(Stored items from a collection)
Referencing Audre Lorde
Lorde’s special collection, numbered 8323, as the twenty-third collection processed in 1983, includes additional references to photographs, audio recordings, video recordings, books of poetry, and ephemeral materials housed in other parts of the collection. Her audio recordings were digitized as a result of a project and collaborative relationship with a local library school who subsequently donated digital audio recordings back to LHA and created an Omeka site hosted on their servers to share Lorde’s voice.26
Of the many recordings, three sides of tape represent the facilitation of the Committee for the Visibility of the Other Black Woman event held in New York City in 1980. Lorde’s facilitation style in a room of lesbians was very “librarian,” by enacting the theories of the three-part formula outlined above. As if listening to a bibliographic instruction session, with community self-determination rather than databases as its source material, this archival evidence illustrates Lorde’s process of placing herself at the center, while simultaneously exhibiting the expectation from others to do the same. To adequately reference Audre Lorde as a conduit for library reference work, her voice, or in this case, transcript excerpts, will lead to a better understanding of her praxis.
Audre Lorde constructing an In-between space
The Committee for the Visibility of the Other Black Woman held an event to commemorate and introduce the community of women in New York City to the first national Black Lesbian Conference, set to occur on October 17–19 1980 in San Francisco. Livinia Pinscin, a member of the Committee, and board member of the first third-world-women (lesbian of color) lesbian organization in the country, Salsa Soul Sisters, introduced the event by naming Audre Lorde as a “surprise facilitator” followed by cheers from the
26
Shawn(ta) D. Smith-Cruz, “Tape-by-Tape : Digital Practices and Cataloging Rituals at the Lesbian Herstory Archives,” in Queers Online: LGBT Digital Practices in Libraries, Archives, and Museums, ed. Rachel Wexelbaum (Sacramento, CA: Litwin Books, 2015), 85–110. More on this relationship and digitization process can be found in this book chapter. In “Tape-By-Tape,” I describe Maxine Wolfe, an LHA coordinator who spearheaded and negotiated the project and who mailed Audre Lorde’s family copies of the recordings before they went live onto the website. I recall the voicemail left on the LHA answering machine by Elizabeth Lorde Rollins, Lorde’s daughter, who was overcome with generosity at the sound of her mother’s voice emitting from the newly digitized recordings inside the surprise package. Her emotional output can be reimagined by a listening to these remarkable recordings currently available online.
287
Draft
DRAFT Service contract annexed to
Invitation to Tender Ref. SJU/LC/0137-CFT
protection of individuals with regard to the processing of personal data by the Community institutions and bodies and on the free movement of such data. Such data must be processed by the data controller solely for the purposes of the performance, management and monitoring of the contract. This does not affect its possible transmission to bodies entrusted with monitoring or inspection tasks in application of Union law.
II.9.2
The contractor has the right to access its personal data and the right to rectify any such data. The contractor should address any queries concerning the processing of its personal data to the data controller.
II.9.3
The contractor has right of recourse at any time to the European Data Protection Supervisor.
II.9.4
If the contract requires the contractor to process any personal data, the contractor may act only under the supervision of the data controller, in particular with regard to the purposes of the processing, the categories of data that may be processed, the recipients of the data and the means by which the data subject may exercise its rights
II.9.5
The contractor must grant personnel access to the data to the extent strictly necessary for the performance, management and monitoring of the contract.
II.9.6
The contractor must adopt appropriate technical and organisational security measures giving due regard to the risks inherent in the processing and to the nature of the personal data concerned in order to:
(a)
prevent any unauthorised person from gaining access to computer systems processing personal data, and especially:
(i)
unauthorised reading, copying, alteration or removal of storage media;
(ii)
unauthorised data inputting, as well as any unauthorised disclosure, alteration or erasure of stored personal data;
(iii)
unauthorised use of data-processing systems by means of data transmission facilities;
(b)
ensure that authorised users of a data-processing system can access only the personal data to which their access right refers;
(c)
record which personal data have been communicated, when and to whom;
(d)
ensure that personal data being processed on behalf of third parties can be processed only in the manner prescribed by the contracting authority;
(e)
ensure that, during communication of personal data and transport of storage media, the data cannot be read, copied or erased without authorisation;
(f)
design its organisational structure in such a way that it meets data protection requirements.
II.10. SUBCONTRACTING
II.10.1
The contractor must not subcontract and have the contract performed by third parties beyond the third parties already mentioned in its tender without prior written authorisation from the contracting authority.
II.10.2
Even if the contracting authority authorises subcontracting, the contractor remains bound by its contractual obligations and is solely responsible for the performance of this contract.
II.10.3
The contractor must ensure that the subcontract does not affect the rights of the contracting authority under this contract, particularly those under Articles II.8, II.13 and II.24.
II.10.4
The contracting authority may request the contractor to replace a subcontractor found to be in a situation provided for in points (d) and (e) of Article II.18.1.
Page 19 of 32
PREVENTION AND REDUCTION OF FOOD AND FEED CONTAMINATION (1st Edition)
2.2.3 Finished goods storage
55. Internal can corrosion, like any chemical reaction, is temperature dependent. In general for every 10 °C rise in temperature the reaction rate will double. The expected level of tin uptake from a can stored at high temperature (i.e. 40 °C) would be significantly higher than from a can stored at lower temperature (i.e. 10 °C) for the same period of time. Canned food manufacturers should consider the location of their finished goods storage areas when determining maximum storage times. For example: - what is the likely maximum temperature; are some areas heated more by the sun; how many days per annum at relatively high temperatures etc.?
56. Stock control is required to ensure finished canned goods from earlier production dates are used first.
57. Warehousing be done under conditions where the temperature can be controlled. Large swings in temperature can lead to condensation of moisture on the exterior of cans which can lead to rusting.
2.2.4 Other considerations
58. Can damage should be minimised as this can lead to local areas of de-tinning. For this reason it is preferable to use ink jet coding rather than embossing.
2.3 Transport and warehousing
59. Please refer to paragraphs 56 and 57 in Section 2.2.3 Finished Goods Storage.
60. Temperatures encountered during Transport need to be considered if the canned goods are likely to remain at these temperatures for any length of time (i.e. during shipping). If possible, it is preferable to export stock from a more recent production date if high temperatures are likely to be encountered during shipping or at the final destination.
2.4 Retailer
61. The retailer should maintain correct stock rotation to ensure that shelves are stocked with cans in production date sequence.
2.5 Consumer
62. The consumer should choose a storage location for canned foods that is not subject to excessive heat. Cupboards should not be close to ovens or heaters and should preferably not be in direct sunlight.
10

● **YOUR ASSIGNMENT**
Print again the lines of the entries above that fall between the line holding "2.2.4 Other considerations" and the line holding "2.5 Consumer", inclusive, exactly as they stand.

● **ANSWER TO THE EXERCISE**
2.2.4 Other considerations
58. Can damage should be minimised as this can lead to local areas of de-tinning. For this reason it is preferable to use ink jet coding rather than embossing.
2.3 Transport and warehousing
59. Please refer to paragraphs 56 and 57 in Section 2.2.3 Finished Goods Storage.
60. Temperatures encountered during Transport need to be considered if the canned goods are likely to remain at these temperatures for any length of time (i.e. during shipping). If possible, it is preferable to export stock from a more recent production date if high temperatures are likely to be encountered during shipping or at the final destination.
2.4 Retailer
61. The retailer should maintain correct stock rotation to ensure that shelves are stocked with cans in production date sequence.
2.5 Consumer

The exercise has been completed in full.